Why are we still defending the right to life of a man who not only symbolizes everyone who wants us dead but has actually killed hundreds of thousands of us? Because deep down, every one of us is still battling the most foundational belief to the replication of oppression, of all beliefs - that the life of an oppressor is more valuable than that of the oppressed.


For some of you, this internalised oppression is cemented by the pernicious, mindless, and ultimately fascist, ‘love and light’ rhetoric of the New Age. This rhetoric offers you a moral high ground, where you can absent yourself from the scrapping for survival that those of us on the front line, knee-deep in the reality of White-Supremacist-Capitalist-Patriarchy can not. There are many forms of privilege in this world, being White, having enough money to feed yourself, and having enough of an education to know how to read are three of the most powerful that the vast majority of people in this world do not possess. It is bad enough to keep those privileges to yourself by bowing out of this conversation, claiming you are ‘not into politics’, refusing to educate yourself on the lived reality of those less privileged than you. But it is inexcusable to use those privileges against those of us brave enough to stand up and fight back for the right of you, our sisters, brothers, partners, friends and lovers to live.


I find so much of contemporary spirituality deeply nauseating. The ways in which pernicious racism, misogyny, ableism and homophobia seep through apparently neutral platitudes like ‘love conquers all’ or even ‘I wish harm on no one!’ is deeply depressing. If your response to me hoping that one of the most oppressive men on this planet, responsible for the deaths of more disabled, poor and mentally ill people in this country than anyone for the last 50 years, a vocal and explicit racist, misogynist and homophobe, is to attempt to shame me or imply I am less morally sound than you, in all seriousness, you need to have a long hard look at yourself.

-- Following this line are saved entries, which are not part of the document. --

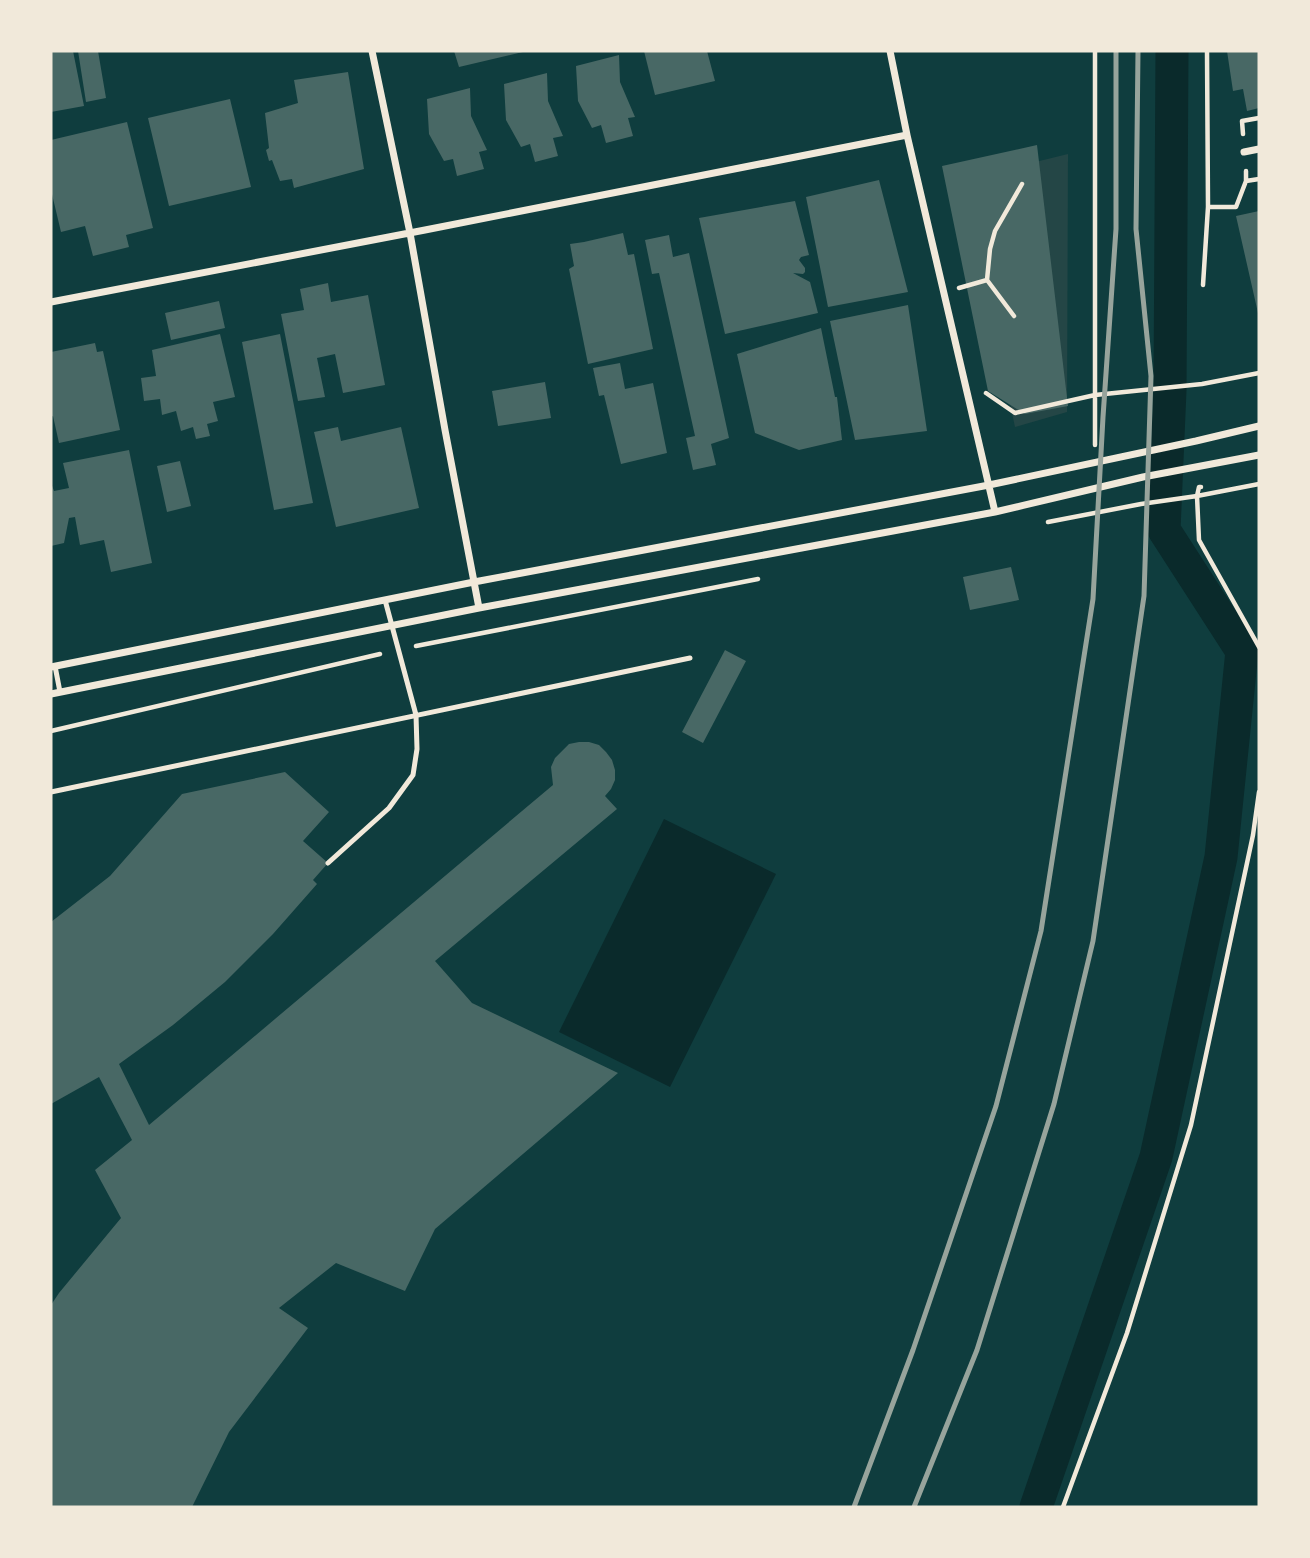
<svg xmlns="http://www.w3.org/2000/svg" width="1310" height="1558" font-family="'Crimson Pro',serif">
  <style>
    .green { fill: #244646 }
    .water { fill: #0a2a2b }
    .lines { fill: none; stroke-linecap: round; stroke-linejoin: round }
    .canal { stroke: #0a2a2b; stroke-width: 33 }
    .building { fill: #486865 }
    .path { stroke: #f1e9da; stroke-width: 4.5 }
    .service { stroke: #f1e9da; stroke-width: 5 }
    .minor { stroke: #f1e9da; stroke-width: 7 }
    .rail { stroke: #97a49c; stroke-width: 5 }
  </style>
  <rect width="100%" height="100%" fill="#0f3d3e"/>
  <path class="green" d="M 1068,154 L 1067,412 L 1015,427 L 962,180 Z"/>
  <path class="water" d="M 664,819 L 776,874 L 670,1087 L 559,1032 Z"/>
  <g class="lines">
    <path class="canal" d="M 1036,1507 L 1156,1157 L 1221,857 L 1242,651 L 1164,530 L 1170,390 L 1172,51"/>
  </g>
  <path class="building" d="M 51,51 L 73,51 L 84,106 L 51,112 Z
    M 78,51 L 98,51 L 106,98 L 86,102 Z
    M 454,51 L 523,51 L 523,52 L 459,67 Z
    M 644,51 L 707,51 L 715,81 L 655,95 Z
    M 1227,51 L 1259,51 L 1259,108 L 1247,111 L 1243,89 L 1233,91 Z
    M 619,55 L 620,82 L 635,117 L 628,118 L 633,136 L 606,143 L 601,125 L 592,128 L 578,101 L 576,66 Z
    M 348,72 L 364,169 L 294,188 L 292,179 L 280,181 L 272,160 L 269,161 L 266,150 L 269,148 L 265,113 L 298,103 L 294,80 Z
    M 547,73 L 548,101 L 563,136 L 553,138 L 558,156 L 535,162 L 530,144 L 521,147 L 506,120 L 504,84 Z
    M 470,88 L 471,116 L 487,150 L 479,152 L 484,169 L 457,176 L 453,159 L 444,161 L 429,134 L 427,99 Z
    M 230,99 L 251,187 L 169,206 L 148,118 Z
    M 127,122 L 153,228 L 126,235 L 129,247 L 93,256 L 85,226 L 61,232 L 51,190 L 51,140 Z
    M 1037,145 L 1068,406 L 1025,414 L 988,391 L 942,166 Z
    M 879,180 L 908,292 L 828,307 L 806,197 Z
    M 795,201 L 809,255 L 801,257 L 799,260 L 805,268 L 805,272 L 803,274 L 793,273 L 810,282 L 818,313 L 725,334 L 699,218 Z
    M 1259,211 L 1259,313 L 1258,313 L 1236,216 Z
    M 623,233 L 628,255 L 634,254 L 653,349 L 588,364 L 569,269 L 574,266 L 570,244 L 584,242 Z
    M 669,235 L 673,257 L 689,253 L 729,438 L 711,444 L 716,465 L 693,470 L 686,438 L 695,436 L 659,273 L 652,274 L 645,240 Z
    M 328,283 L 331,302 L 368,295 L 385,385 L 343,393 L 335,354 L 317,358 L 325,397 L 298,401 L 281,314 L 304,310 L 300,289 Z
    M 219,301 L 225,328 L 171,340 L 165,313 Z
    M 908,305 L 927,431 L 855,440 L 830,321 Z
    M 821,328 L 835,397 L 837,397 L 842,440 L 799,450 L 755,433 L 737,354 Z
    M 220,334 L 235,397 L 213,402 L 218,421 L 207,424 L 210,436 L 196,439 L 193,427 L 181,431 L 176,411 L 162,415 L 160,399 L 144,401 L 141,378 L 156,376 L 152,350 Z
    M 280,334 L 313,503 L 274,510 L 242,342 Z
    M 95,343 L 97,352 L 103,351 L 120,430 L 59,443 L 53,416 L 51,417 L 51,352 Z
    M 620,363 L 625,389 L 653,383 L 667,453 L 621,464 L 604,395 L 599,396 L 593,368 Z
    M 545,382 L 551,418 L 498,426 L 492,391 Z
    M 338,427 L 341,441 L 401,427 L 419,508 L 336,527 L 314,432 Z
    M 129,450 L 152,563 L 111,572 L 104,540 L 80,545 L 75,517 L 69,518 L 64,543 L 51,546 L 51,483 L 54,491 L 69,488 L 63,463 Z
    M 180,461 L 191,506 L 167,512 L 157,466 Z
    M 1011,567 L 1019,600 L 970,610 L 963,577 Z
    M 725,650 L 746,661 L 703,743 L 682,732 Z
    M 579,742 L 589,742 L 599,745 L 606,752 L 612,760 L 615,770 L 615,780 L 611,789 L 605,796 L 617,809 L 435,961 L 472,1003 L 618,1073 L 435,1229 L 405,1291 L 336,1263 L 279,1308 L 308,1328 L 229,1432 L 192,1507 L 51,1507 L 51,1305 L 59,1293 L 121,1218 L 95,1170 L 132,1140 L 99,1077 L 51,1104 L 51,922 L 110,876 L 182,794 L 285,772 L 329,812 L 303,841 L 328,863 L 313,880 L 317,884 L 273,934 L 225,982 L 173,1025 L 119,1064 L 149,1125 L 553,785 L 551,767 L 555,758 L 569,744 Z"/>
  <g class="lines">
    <path class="path" d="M 1095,51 L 1095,445
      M 1243,134 L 1242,121 L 1259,118
      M 1246,171 L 1246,181 L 1259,179
      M 1208,207 L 1236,207 L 1246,181
      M 1203,285 L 1208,207 L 1207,51
      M 959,288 L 987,280
      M 1014,316 L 987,280 L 990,249 L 995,231 L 1022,184
      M 986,393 L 1015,413 L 1095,395 L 1202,384 L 1259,373
      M 1201,487 L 1199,487 L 1197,496 L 1199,540 L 1259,647
      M 1048,522 L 1141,504 L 1197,496 L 1259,484
      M 416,646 L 758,579
      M 51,731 L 380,654
      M 1063,1507 L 1127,1333 L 1191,1125 L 1253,835 L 1259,792"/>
    <path class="service" d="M 55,666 L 60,692
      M 51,792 L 690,658
      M 328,863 L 389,808 L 413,775 L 417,749 L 416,715 L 385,600"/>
    <path class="minor" d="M 372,51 L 410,233 L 445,430 L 479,608
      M 890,51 L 907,135 L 995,512
      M 1244,152 L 1259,149
      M 51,302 L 425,230 L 907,135
      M 51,667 L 474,582 L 989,485 L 1196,441 L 1259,426
      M 51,694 L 479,608 L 995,512 L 1143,477 L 1259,455"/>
    <path class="rail" d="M 854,1507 L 913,1350 L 996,1106 L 1041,931 L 1093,599 L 1103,417 L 1116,229 L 1116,51
      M 914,1507 L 977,1350 L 1054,1104 L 1093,941 L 1144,596 L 1151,376 L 1136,229 L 1138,51"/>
  </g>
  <rect width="1310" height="1558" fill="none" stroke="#f1e9da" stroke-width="105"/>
</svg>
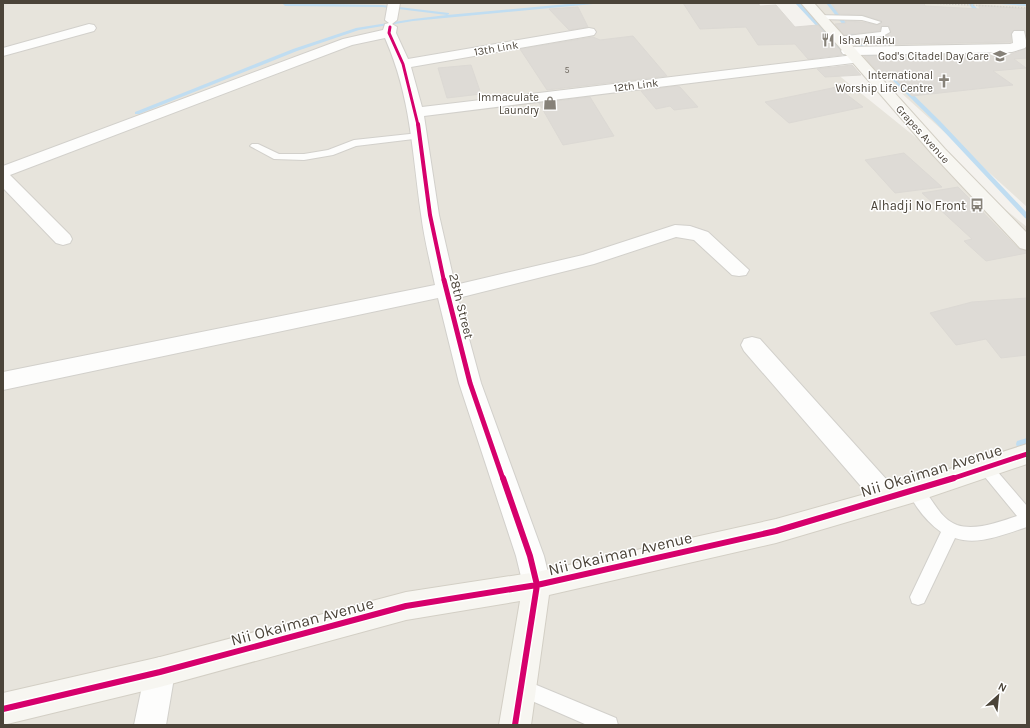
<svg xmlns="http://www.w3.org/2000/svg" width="1030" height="728" font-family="Karla,sans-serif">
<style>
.residential{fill:#e7e4dc}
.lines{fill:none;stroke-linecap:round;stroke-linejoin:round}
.stream{fill:#c0ddf1;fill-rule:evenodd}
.building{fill:#dedbd6;stroke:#dcd9d4}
.lane-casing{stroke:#d2d0cb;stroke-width:2}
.street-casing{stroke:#d2d0cb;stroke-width:2}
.secondary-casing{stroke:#d3cfc5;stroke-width:2}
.path{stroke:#d3d2cc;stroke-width:1.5;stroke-dasharray:1.5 1.5;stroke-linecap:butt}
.lane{fill:#fdfdfc;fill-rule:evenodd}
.street{fill:#fdfdfc;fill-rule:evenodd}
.secondary{fill:#f7f6f1;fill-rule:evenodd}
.cycleway-far3-casing{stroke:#fff;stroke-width:4.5}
.cycleway-far2-casing{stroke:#fff;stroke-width:6}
.cycleway-far1-casing{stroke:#fff;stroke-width:8}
.cycleway-casing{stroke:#fff;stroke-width:9}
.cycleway-far3{stroke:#d6006c;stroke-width:3}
.cycleway-far2{stroke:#d6006c;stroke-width:4}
.cycleway-far1{stroke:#d6006c;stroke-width:5}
.cycleway{stroke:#d6006c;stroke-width:6}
.labels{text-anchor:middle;stroke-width:3;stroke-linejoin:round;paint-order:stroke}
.far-number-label{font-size:9px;fill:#706a61}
.far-poi-label{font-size:11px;fill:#4b4439;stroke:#fff;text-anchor:end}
.far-street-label{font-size:11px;fill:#4b4439;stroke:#fff}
.poi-label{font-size:13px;fill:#4b4439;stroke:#fff;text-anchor:end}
.street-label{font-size:13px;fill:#4b4439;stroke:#fff}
.near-street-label{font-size:16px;fill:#4b4439;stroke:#fff}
</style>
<rect width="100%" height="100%" fill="#f4f2ee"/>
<!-- residential -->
<path class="residential" d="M3 3H749L1027 227V725H3Z
M802 3H1027V207Z"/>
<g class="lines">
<!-- stream -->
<path class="stream" d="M282 3 382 5 449 13V14L447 15 578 3H595L593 4 413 21 359 30 297 51 139 114H135V112L293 49 356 28 413 19 447 15 382 7 285 6Z
M795 3H800L851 57V59H847Z
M826 3H830L869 51 940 121 1027 213V219L1025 218 936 123 865 53Z
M968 3H972L983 15V17H979Z
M997 3 1027 4V6L999 4Z
M1021 43H1027L1025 50 1027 52V56L1019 50Z
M1027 438V446L1020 448 1017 447 1016 444 1017 441Z"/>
</g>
<!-- building -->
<path class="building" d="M683 3H758L760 6 776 5 795 27 818 25 840 50 842 55 808 59 795 44 758 45 746 27 700 29Z
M831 3H924L925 6 980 9 978 5 1027 9V38L1025 30H1014L1011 33V42H1010L854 45 850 41 884 37 891 32 889 26H881L880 31 844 35 835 24 846 23 845 21 862 22 877 25 882 21 862 15 839 14Z
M578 7 588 27 569 30 549 9Z
M633 36 667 76 547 90 520 49 593 37 600 40Z
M1027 48V58L1014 59 1026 68 993 71 1013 85 912 96 889 73 879 74 864 56 1012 54Z
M471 65 481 94 447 98 438 68Z
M852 65 861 75 825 77 817 69Z
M676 86 680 87 698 107 674 110 670 106 656 109 641 91Z
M837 87 863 107 789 123 765 102Z
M590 97 614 136 563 145 539 103Z
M904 153 942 187 895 193 865 160Z
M958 187 1019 249 1027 251V253L986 261 964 241 972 239 922 193Z
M1027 298V355L1001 358 986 339 956 345 930 313 972 302Z"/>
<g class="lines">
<!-- lane casing -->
<g class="lane-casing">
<path id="lane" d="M815 15 862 16 881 22 877 24 862 20 818 19H815Z
M882 27H888L890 32 883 36 838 41 834 39 838 37 881 32Z
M419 133 424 136 422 138 356 146 333 155 304 160 274 159 250 146 252 144H258L279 154H304L328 150 354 140Z
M985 461 990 463 1027 506V527C1005 534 978 546 955 538L924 603 918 605 912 603 910 597 941 532C927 522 915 507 908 491L910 486C914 485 917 484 921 487 934 500 939 518 957 525 975 531 999 522 1017 516L980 471 978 467 980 463Z
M522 679 616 718 618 725H587L516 694 513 688 516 682Z"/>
</g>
<!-- street casing -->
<g class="street-casing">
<path id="street" d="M388 3H400L397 20 392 24 397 27 396 33 408 59 589 28 594 29 596 32 594 35 589 36 411 67 422 107 854 55 843 54 841 51 843 48 848 47 1010 44 1013 43 1012 34 1014 31H1024L1027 45 1025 48 1012 52 857 55 863 59 861 62 424 116 439 215 455 285 583 255 675 225 690 226 708 232 749 270 746 275 739 276 732 275 694 240 676 237 594 264 458 298 481 383 544 556 551 585 547 594 537 598 527 594 523 585 516 556 459 383 438 298 3 390V372L435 285C430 262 424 238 421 214 412 151 411 97 385 38L352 45 10 175 70 235 72 239 70 243 63 245 56 243 3 188V166L343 39 383 30 385 24 389 23 385 20Z
M89 24 94 25 96 28 94 31 3 56V48Z
M752 337 760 339 896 490 900 498 896 506 887 509 878 506 744 351 741 345 744 339Z
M160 657 171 661 175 672 166 725H134L145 672 149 661Z"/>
</g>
<!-- secondary casing -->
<g class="secondary-casing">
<path id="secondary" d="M801 3H814L945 149 1027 233V250L1020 248 933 155Z
M1027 444V464L915 502 776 543 549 595 531 725H499L520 601 406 620 160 687 3 725V693L160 657 406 592 537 572 776 519 915 480Z"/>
</g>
<!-- path -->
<path class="path" d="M931 3 1027 8"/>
<!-- lane -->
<use href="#lane" class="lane"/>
<!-- street -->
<use href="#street" class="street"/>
<!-- secondary -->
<use href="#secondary" class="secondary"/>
<!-- cycleway-far3 casing -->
<g class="cycleway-far3-casing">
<path id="cycleway-far3" d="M390 27 389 33 403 64 418 125"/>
</g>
<!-- cycleway-far2 casing -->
<g class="cycleway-far2-casing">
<path id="cycleway-far2" d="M418 124 430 215 444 281"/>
</g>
<!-- cycleway-far1 casing -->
<g class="cycleway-far1-casing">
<path id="cycleway-far1" d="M444 280 470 383 503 479
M951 479 1027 454"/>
</g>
<!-- cycleway casing -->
<g class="cycleway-casing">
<path id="cycleway" d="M503 478 530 556 537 585 515 725
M3 709 160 672 406 606 537 585 776 531 954 478"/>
</g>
<!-- cycleway-far3 -->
<use href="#cycleway-far3" class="cycleway-far3"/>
<!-- cycleway-far2 -->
<use href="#cycleway-far2" class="cycleway-far2"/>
<!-- cycleway-far1 -->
<use href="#cycleway-far1" class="cycleway-far1"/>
<!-- cycleway -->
<use href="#cycleway" class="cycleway"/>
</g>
<!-- icons -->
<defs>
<g id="restaurant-bare" transform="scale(1.08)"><path d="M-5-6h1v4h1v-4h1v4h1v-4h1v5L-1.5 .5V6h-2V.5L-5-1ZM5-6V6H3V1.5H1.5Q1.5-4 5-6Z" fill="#868178" stroke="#fff" stroke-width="2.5" paint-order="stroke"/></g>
<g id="school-bare" transform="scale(1.08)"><path d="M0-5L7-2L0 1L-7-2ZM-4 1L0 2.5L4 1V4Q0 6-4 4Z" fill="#868178" stroke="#fff" stroke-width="2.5" paint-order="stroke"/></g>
<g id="church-bare" transform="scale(1.08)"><path d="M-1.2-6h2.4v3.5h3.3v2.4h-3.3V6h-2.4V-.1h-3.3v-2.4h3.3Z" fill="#868178" stroke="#fff" stroke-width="2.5" paint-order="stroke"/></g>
<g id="shop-bare" transform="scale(1.08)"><path d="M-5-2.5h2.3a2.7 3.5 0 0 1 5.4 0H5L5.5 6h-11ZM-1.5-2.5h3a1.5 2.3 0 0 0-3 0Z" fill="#868178" stroke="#fff" stroke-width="2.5" paint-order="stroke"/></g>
<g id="bus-bare" transform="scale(1.08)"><path d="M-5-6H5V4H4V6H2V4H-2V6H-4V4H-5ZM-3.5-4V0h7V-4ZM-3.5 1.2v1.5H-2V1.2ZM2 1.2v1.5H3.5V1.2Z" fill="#868178" stroke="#fff" stroke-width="2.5" paint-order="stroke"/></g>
</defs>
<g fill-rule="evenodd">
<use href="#restaurant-bare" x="828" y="40"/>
<use href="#school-bare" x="1000" y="56"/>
<use href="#church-bare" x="944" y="81"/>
<use href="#shop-bare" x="550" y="103"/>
<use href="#bus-bare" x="977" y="205"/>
</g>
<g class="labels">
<!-- far-number labels -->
<g class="far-number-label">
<text x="567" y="73">5</text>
</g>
<!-- far-poi labels -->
<g class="far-poi-label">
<text x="839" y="44" text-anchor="start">Isha Allahu</text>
<text x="989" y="60">God's Citadel Day Care</text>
<text x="933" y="79">International<tspan x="933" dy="13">Worship Life Centre</tspan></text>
<text x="539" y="101">Immaculate<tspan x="539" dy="13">Laundry</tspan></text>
</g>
<!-- far-street labels -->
<g class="far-street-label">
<text transform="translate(496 48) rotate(-10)" y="4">13th Link</text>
<text transform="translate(636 85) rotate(-7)" y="4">12th Link</text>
<text transform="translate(923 134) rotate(48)" y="4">Grapes Avenue</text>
</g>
<!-- poi labels -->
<g class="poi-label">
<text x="966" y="210">Alhadji No Front</text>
</g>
<!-- street labels -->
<g class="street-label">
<text transform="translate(462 306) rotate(76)" y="5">28th Street</text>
</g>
<!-- near-street labels -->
<g class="near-street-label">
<text transform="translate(931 470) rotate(-17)" y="6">Nii Okaiman Avenue</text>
<text transform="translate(620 553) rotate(-13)" y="6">Nii Okaiman Avenue</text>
<text transform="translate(302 621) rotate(-15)" y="6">Nii Okaiman Avenue</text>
</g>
</g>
<!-- border -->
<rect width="1030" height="728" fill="none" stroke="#4b4439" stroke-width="8"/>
<!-- north arrow -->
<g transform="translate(998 696) rotate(27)" stroke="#ffffff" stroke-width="3" paint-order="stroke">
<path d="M0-3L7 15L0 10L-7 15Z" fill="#4b4439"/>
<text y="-6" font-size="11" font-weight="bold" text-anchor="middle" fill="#4b4439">N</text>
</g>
</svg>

Now is the time to do it too, because despite what Johnson and the other leaders of the world tell you, we are going to be in lockdown confronted with The Self for many more months to come. The book of Job, one of the most wildly explicit narratives supporting oppression, tells us to "Yield now and be at peace with Him; Thereby good will come to you”. (Job 22:21). I would suggest that the only person you have any hope of reconciling with throughout this entire process is yourself, and the day we ‘yield’ to the God of the oppressor is the day all purpose and meaning in life is lost.


Reference.


1. Johnson has indeed publically endorsed slave trade industries https://www.theredroar.com/2018/08/boris-johnson-praised-banks-role-in-financing-slave-trade-industries/


2. If you want an example of this argument, look to Bonhoffer’s The Cost of Discipleship. It’s like watching an exercise in mental gymnastics as he attempts to maintain his adherence to the Christian edict ‘tho shalt not kill’ while still trying, desperately, to combat oppression. He ultimately fails because the edict thou shalt not kill IS oppression. But if you’re going to throw moral superiority at me at least do the reading.